All of this does feed into Global Warming, the topic here. Global Warming models are sophisticated physical models which use a lot of math, but as we are trying to show above, this is NOT the same as a purely mathematical model. It is just easier to do this with a few basic examples, rather than trying to jump to modeling something as ungodly complicated as the entire planet. After all, if we can't agree on how to compute the area of a room by multiplying two numbers together, how can we agree on how to apply really, really, REALLY complicated models to the entire planet?
In fact, I would actually say that this is the crux of the issue: how does one judge whether or not a model is wrong? After all, if we insist that they are purely mathematical, any tiny deviation means that they are "wrong". However, if we acknowledge that Global Warming models are physical models, then we have to start paying attention to uncertainties.
Basically, we have to determine whether or not the actual measurements deviate from the predictions given the uncertainties associated with the properties of the models that aren't purely mathematical. So this discussion is actually critically important.

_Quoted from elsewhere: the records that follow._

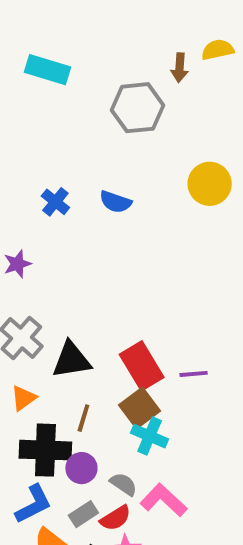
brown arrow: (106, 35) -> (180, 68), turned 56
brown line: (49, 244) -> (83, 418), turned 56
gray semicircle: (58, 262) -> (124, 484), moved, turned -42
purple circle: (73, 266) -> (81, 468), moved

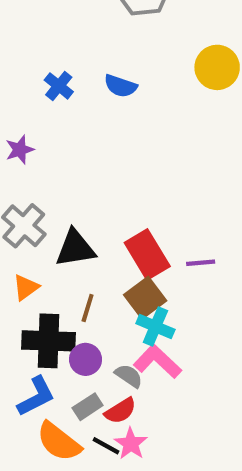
pink L-shape: (164, 500) -> (157, 361), moved

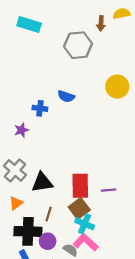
blue cross: (59, 86) -> (40, 108), moved, turned -32
purple star: (20, 150) -> (21, 130), moved
red rectangle: (147, 255) -> (80, 186), turned 30

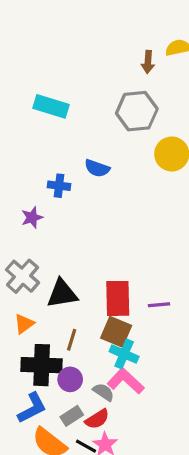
cyan rectangle: (29, 24) -> (51, 106), moved
gray hexagon: (78, 45) -> (137, 111), moved
brown square: (79, 209) -> (116, 332), turned -30

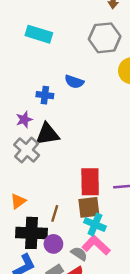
gray cross: (23, 276) -> (27, 150), moved
black triangle: (62, 294) -> (47, 134), moved
brown square: (116, 332) -> (89, 207), turned -30

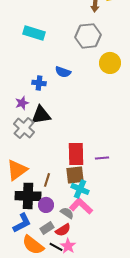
orange triangle: (18, 201) -> (17, 170), size x1.6

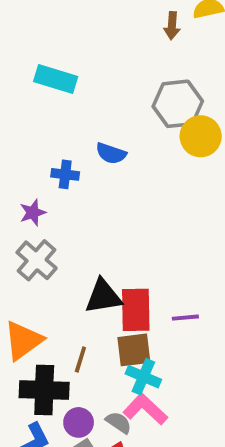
gray hexagon: (88, 36) -> (178, 104), moved
black triangle: (41, 115) -> (103, 297), moved
purple circle: (46, 205) -> (79, 422), moved

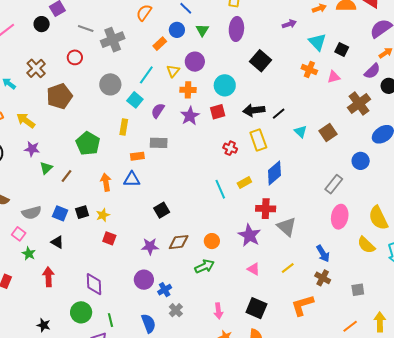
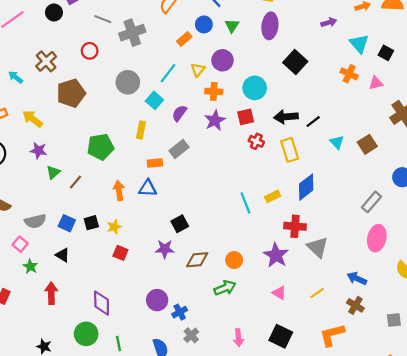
green pentagon: (88, 143) -> (101, 147), turned 30
gray rectangle: (159, 143) -> (179, 149), turned -42
red cross: (230, 148) -> (256, 141), moved
purple star: (150, 246) -> (165, 249), moved
blue arrow: (323, 254) -> (357, 278), turned 144

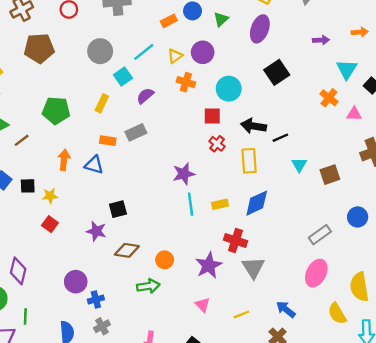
purple star: (215, 120) -> (184, 174), moved

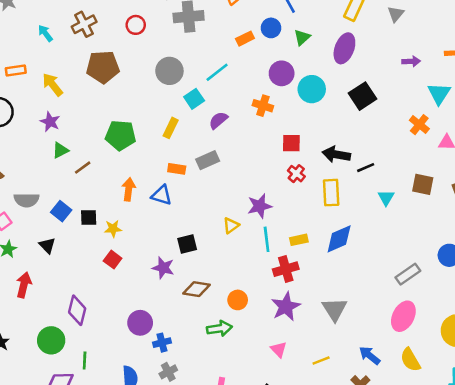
yellow triangle: (175, 56) -> (231, 225), moved
cyan circle: (229, 89) -> (312, 89), moved
brown square: (330, 175) -> (423, 184), moved, turned 30
red cross: (235, 240) -> (286, 269), moved, turned -35
yellow semicircle: (337, 313) -> (410, 360), moved

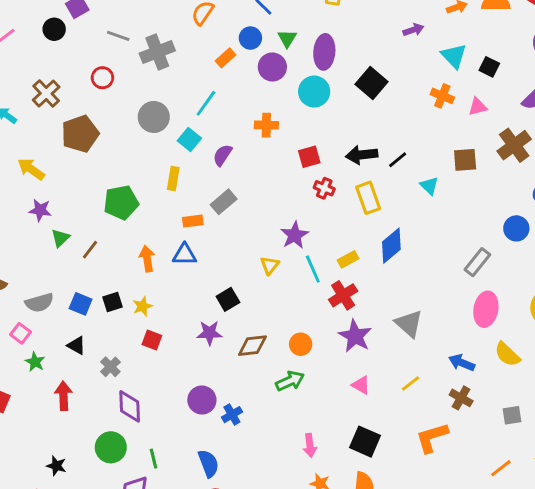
purple ellipse: (344, 48) -> (324, 52), moved
purple circle: (282, 73) -> (272, 67), moved
gray cross: (168, 372) -> (110, 367), moved

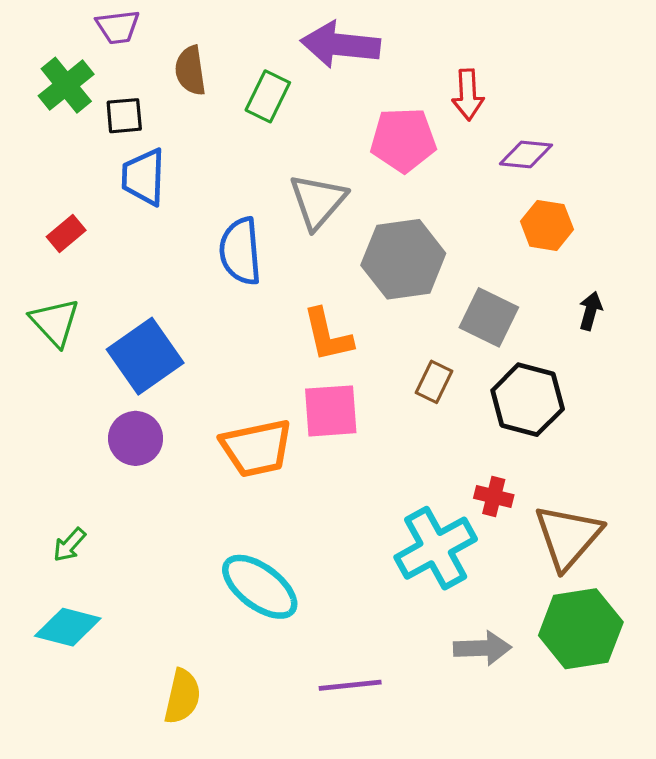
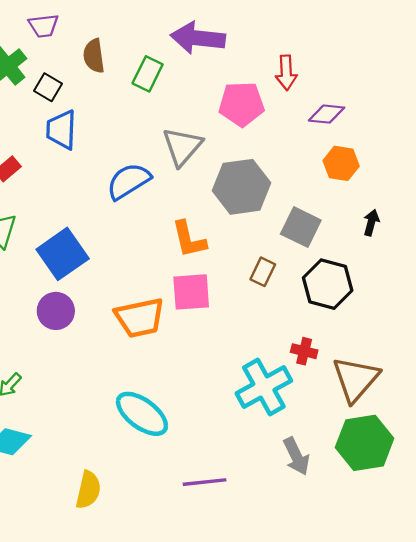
black square: (124, 116) -> (48, 87), turned 36
blue semicircle: (240, 251) -> (129, 181), turned 63
gray arrow: (482, 648) -> (296, 456), turned 66

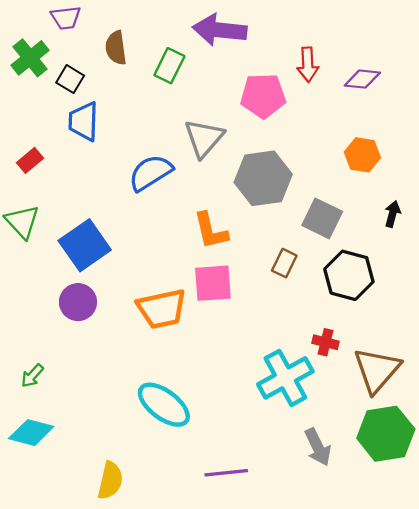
purple diamond: (327, 114) -> (362, 79), moved

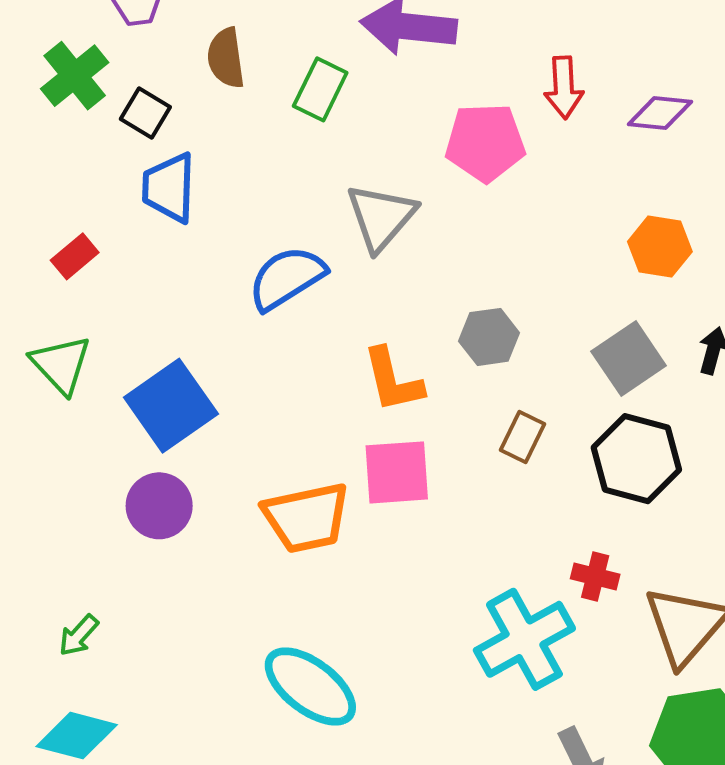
gray hexagon: (263, 178) -> (489, 337), moved, size x0.6
gray square: (322, 218) -> (629, 358), moved, turned 30

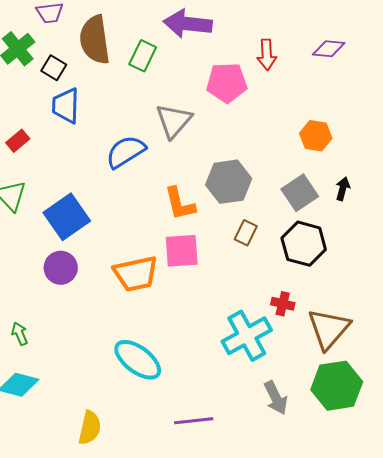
brown semicircle: (226, 58) -> (95, 40), size x1.6
purple diamond: (660, 113) -> (329, 49), moved
gray hexagon: (489, 337) -> (229, 182), size x1.5
green arrow: (79, 635) -> (20, 334), turned 115

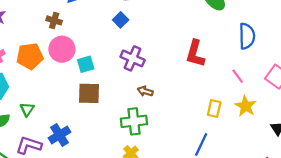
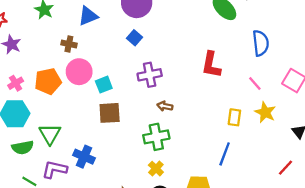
purple cross: (133, 58) -> (150, 75), turned -30
green triangle: (27, 109) -> (50, 134), size x1.5
blue cross: (60, 135) -> (84, 157), turned -30

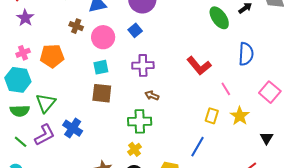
red L-shape: (211, 65) -> (199, 66), turned -60
pink circle: (79, 72) -> (103, 37), moved
pink line: (255, 84) -> (226, 89), moved
purple L-shape: (54, 169) -> (45, 135), turned 130

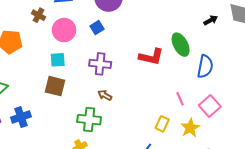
green ellipse: (219, 18) -> (181, 45), moved
red L-shape: (199, 66) -> (151, 57), moved, turned -45
pink square: (270, 92) -> (210, 106), moved
blue cross: (73, 128) -> (21, 117), turned 30

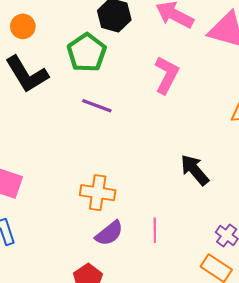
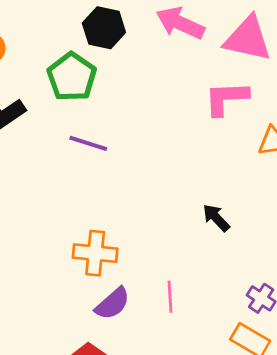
pink L-shape: (167, 75) -> (226, 98), moved, turned -117
black arrow: (195, 170) -> (216, 218), size x0.7

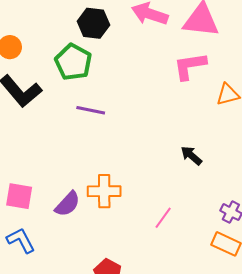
pink line: (170, 297) -> (163, 218), turned 45
purple semicircle: (113, 304) -> (68, 204), moved

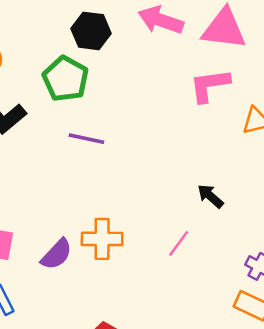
pink line: (163, 218) -> (179, 243), moved

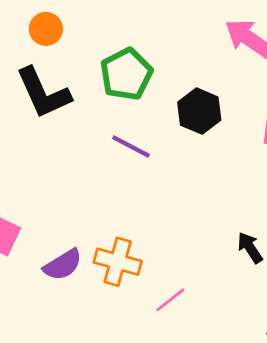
black hexagon: (91, 31) -> (199, 111), moved
pink line: (179, 243) -> (170, 300), moved

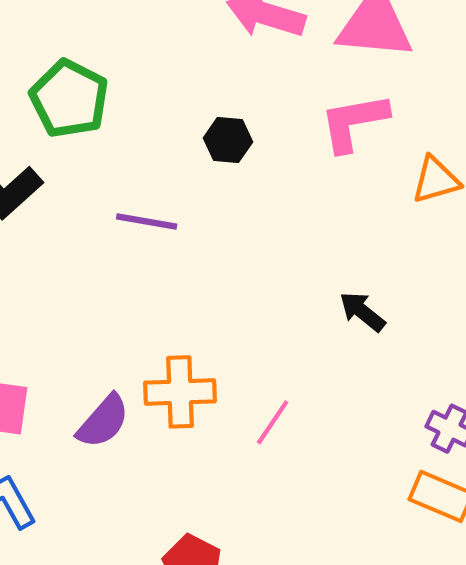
green pentagon: (126, 74) -> (69, 99), moved
black hexagon: (199, 111) -> (228, 140), size x0.7

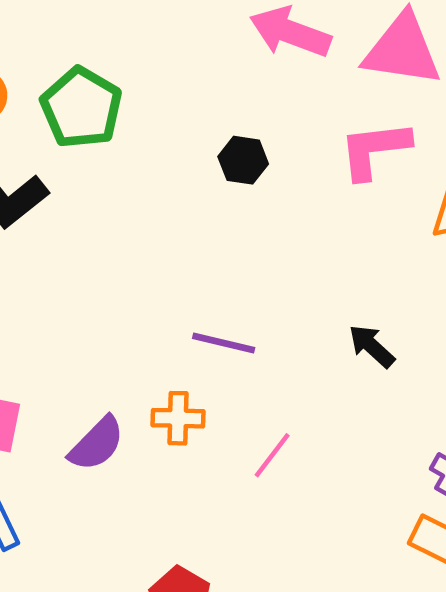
purple line: (147, 221) -> (224, 343), moved
orange cross: (180, 392) -> (178, 418), size x0.7

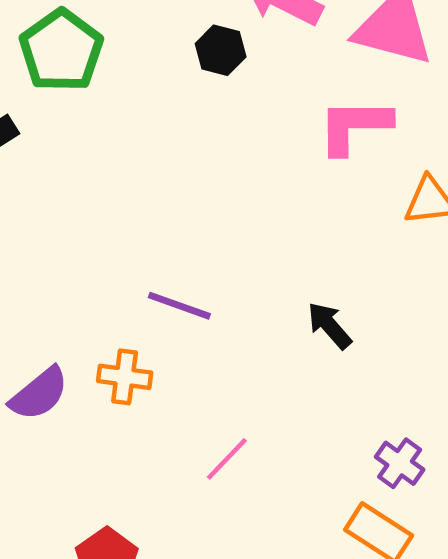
black hexagon: (243, 160) -> (221, 50), moved
pink line: (272, 455) -> (227, 459), moved

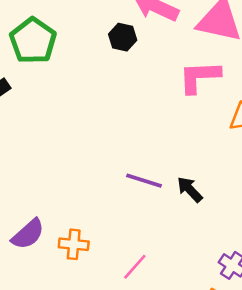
purple line: (179, 306) -> (144, 181), moved
orange cross: (125, 377) -> (74, 244), moved

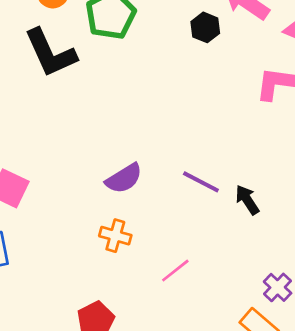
purple semicircle: (28, 234) -> (124, 178), moved

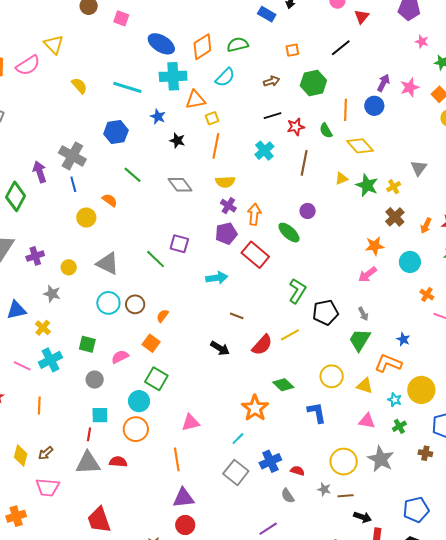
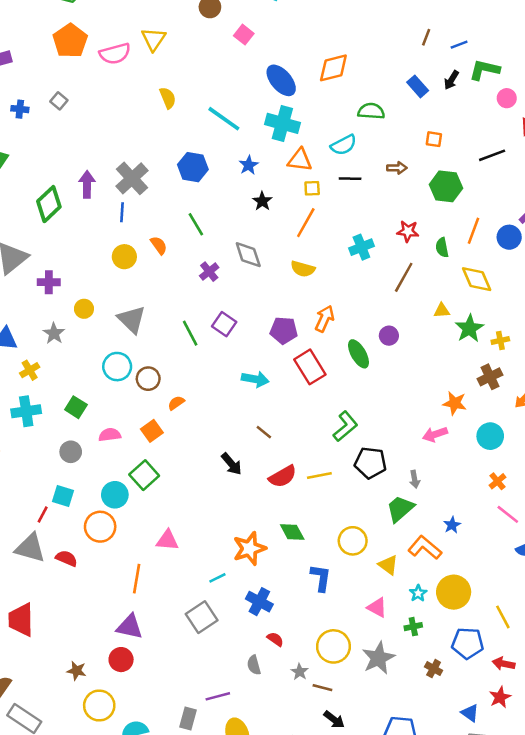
orange diamond: (202, 47) -> (333, 68), moved
black line: (272, 116) -> (350, 179), moved
purple cross: (228, 206) -> (209, 272), moved
blue cross: (270, 461) -> (259, 602), moved, turned 35

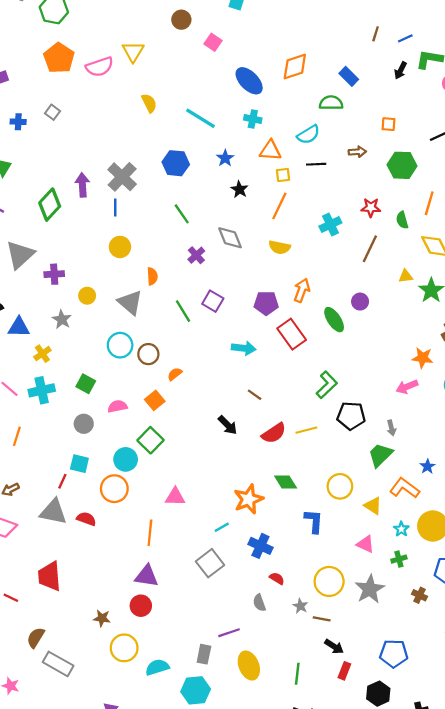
blue rectangle: (418, 86) -> (349, 76), moved
cyan cross: (282, 123) -> (253, 119), size x0.6
orange semicircle: (159, 245) -> (152, 276), moved, turned 36

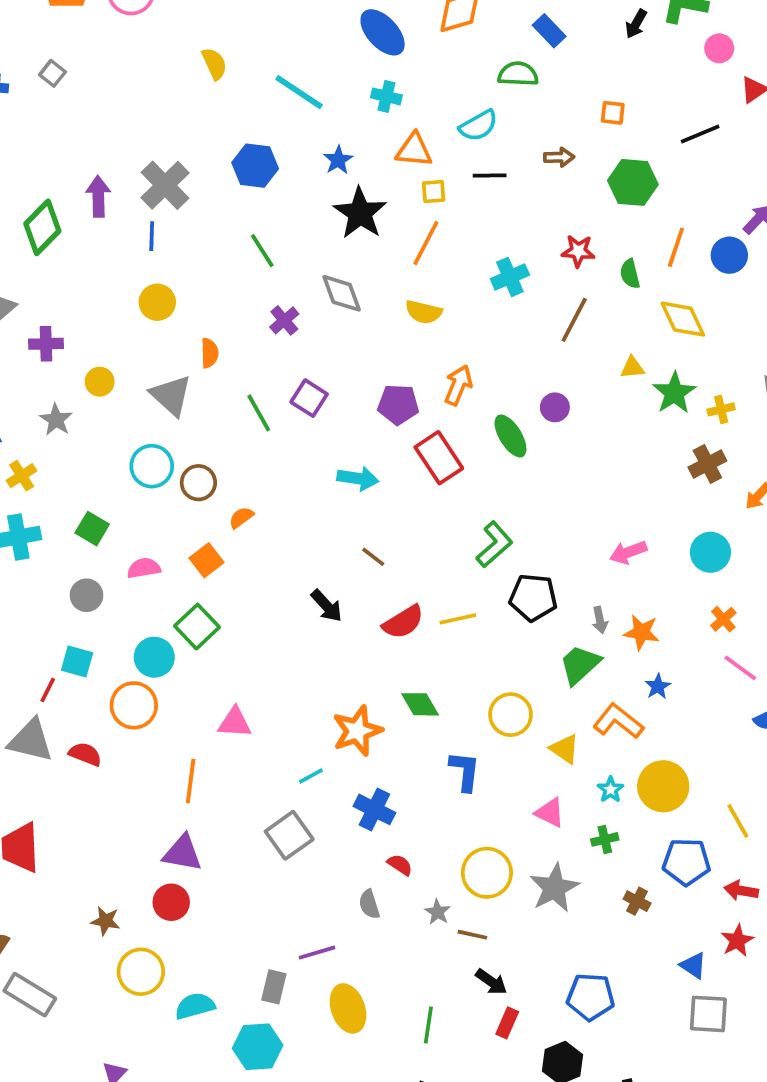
black star: (239, 189) -> (360, 213), size x1.8
orange star: (423, 358) -> (641, 632), moved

Again...use a different analogy...because again you are WRONG.
FFS I have been doing this for 40 years.
There isn't any reason to get hostile over this, but he isn't wrong.
For example, a fairly common question in an introductory physics lab is to ask:
"What is the area of a 12m x 12m room?"
Students who write 144m lose the points because they are wrong in the context of experimental physics (and most other experimental sciences, in additional to many theoretical sciences). The correct answer is usually 140m, which is quite different than what you would get from a pure math.
http://en.wikipedia.org/wiki/Significance_arithmetic
Of course, significant figures are really just an approximation to the more sophisticated propagation of uncertainty, but the basic point is the same.
And anyway, I'm not saying this to be a jerk or to be confrontational about this. I taught this kind of stuff at universities of years, so I kind of care about it, and since I taught at universities for so many years, I actually do care about science literacy.